SUPPLIED DATA: Begin
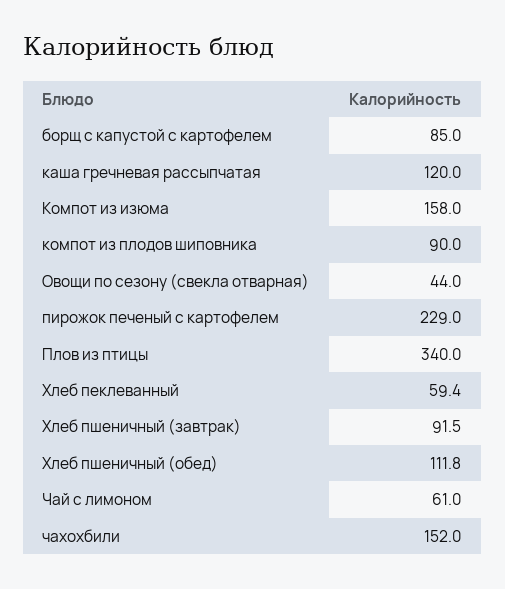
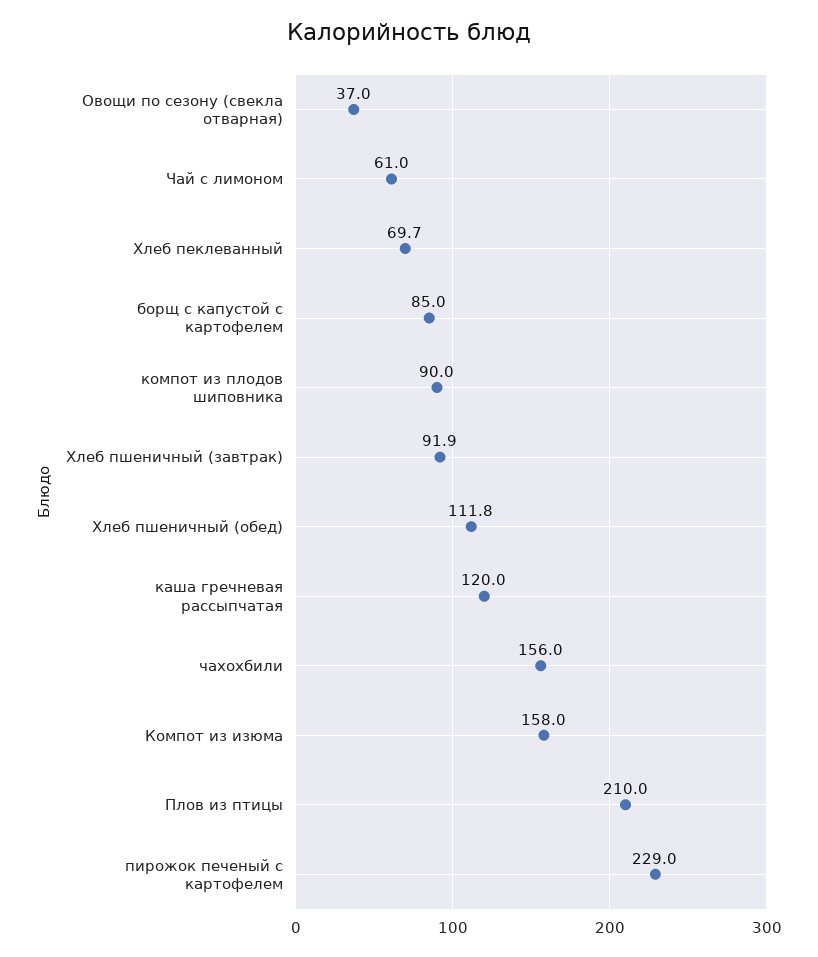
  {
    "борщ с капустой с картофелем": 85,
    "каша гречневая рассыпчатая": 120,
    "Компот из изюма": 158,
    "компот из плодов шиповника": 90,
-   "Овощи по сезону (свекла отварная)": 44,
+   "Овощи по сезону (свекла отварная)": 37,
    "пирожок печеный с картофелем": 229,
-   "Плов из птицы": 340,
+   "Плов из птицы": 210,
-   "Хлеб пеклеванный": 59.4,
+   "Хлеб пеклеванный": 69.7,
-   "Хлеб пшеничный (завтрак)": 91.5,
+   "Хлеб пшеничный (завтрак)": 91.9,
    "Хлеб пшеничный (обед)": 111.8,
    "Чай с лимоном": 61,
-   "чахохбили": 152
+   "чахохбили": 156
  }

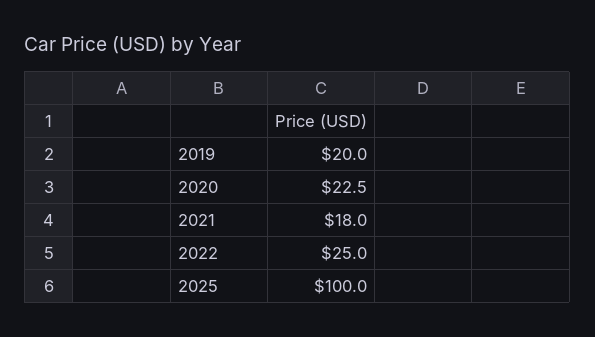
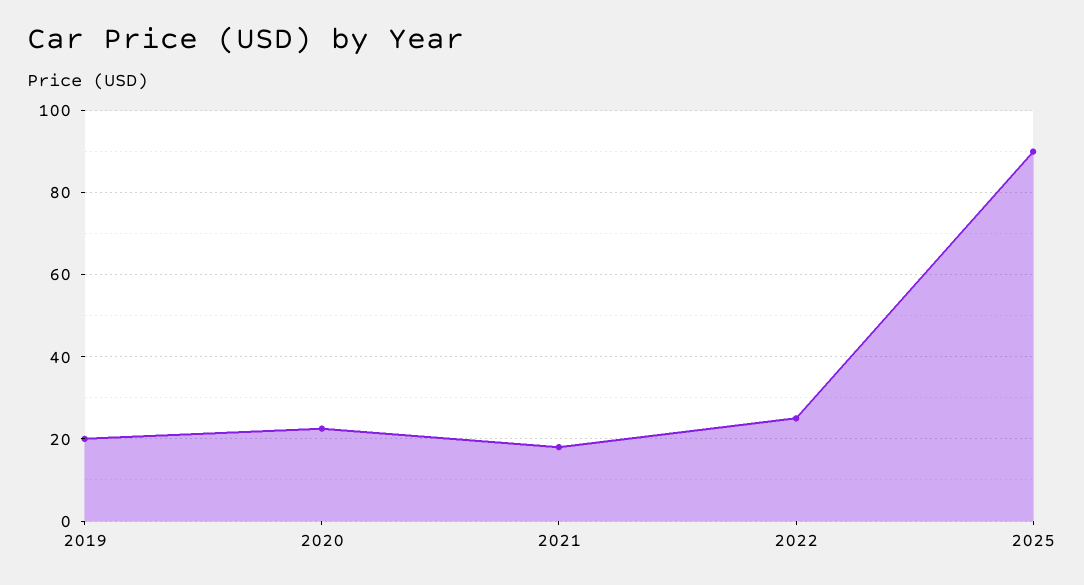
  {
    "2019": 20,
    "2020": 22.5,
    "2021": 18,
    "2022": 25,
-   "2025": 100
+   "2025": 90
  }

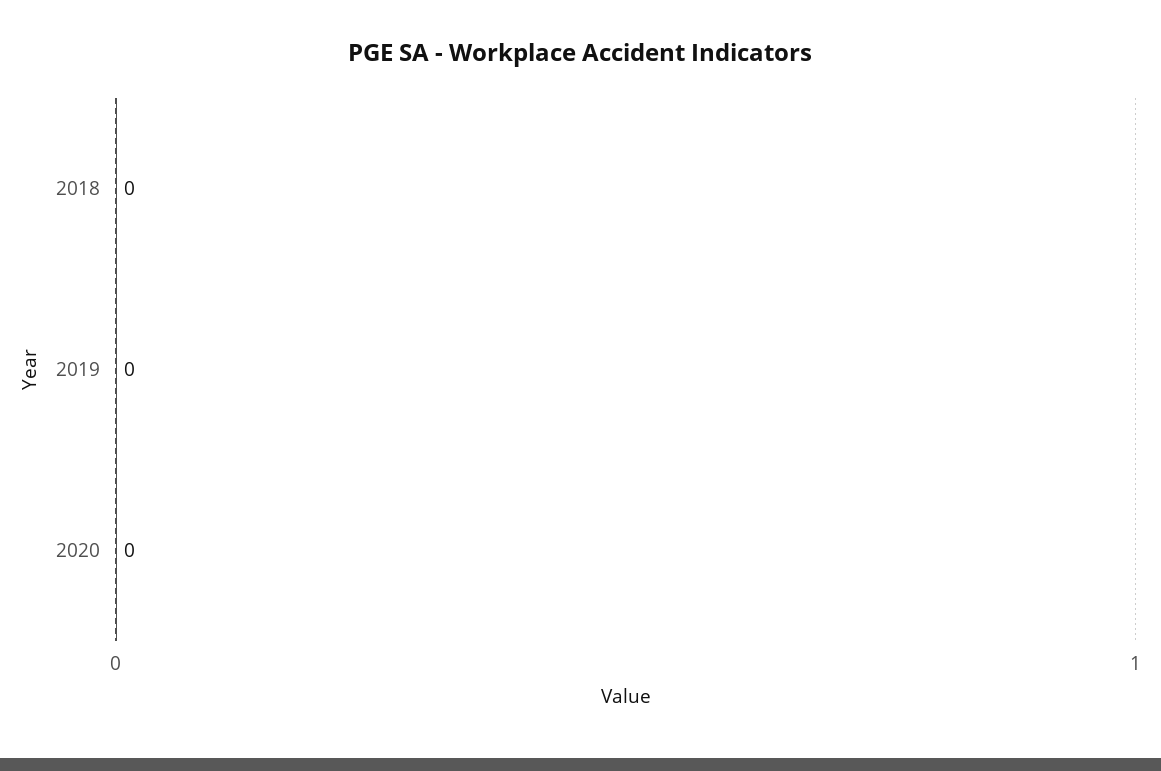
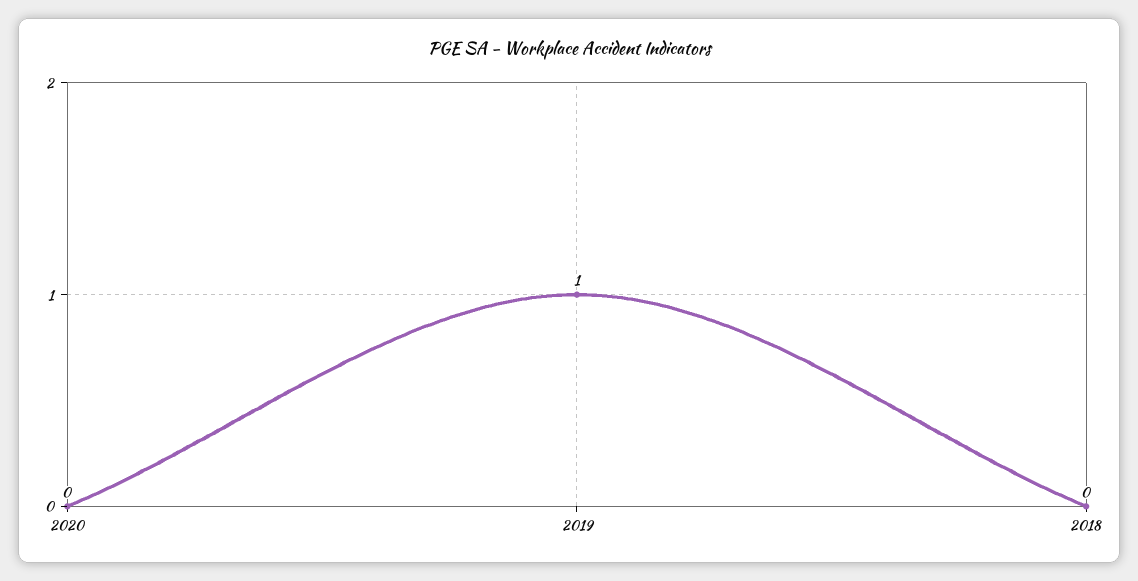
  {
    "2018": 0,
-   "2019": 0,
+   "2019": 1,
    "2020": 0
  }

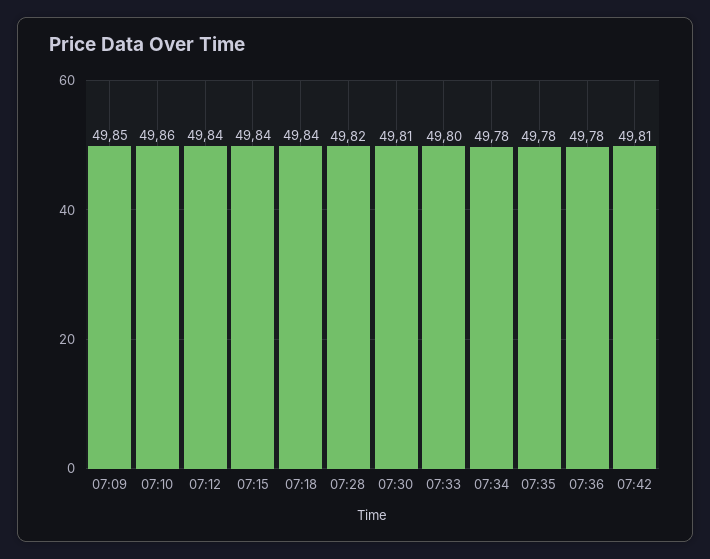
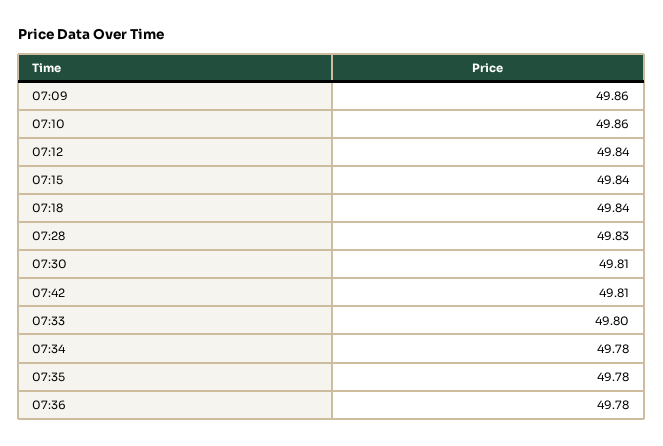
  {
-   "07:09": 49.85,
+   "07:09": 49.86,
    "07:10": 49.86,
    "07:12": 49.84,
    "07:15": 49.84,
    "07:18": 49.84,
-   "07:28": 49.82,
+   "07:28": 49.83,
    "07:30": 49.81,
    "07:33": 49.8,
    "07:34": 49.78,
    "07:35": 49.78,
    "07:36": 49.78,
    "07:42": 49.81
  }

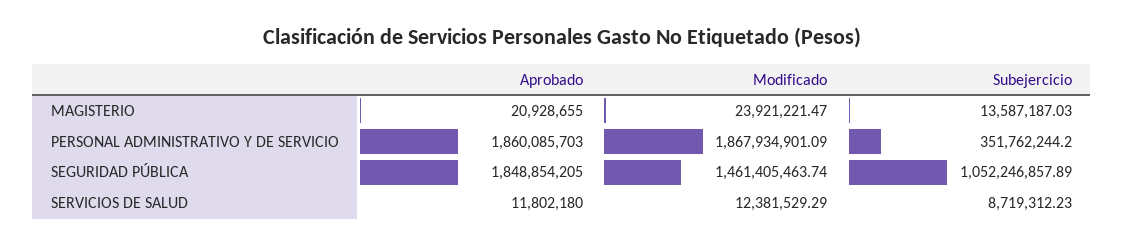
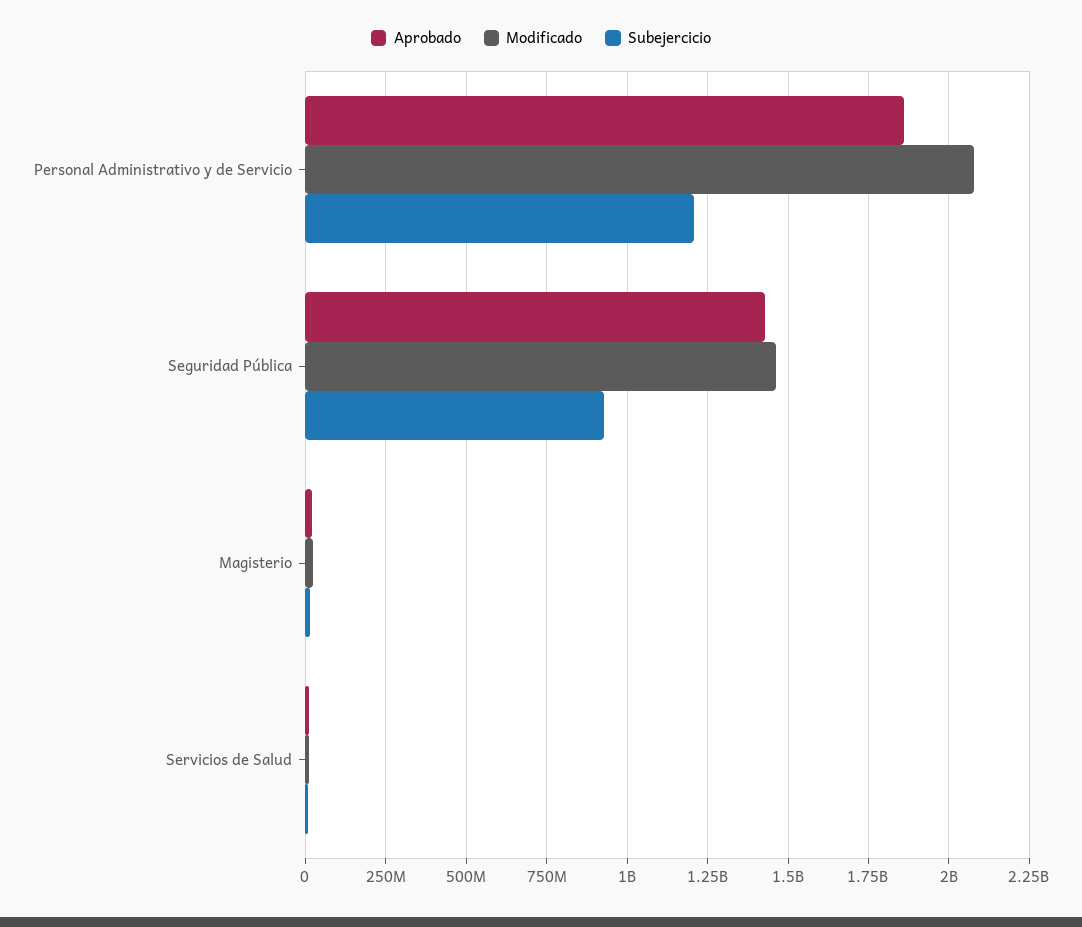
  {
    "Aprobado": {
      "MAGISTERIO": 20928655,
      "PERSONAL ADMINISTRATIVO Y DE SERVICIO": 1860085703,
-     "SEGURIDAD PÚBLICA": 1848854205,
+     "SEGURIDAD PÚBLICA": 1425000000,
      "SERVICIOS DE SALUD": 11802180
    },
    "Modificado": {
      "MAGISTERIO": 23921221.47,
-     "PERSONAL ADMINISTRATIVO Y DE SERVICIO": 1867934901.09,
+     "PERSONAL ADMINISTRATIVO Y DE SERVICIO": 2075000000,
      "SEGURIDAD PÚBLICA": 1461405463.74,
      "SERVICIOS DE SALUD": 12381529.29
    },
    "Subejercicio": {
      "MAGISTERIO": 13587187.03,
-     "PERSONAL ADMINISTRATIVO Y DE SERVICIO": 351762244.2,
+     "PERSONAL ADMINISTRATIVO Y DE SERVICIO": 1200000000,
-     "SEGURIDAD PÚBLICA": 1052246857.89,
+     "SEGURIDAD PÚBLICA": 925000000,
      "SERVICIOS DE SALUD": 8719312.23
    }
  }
SUPPLIED DATA: End
## WORK INSTRUCTION
Return every line of the listing above where "SALUD" appears.

## WRITTEN SOLUTION
      "SERVICIOS DE SALUD": 11802180
      "SERVICIOS DE SALUD": 12381529.29
      "SERVICIOS DE SALUD": 8719312.23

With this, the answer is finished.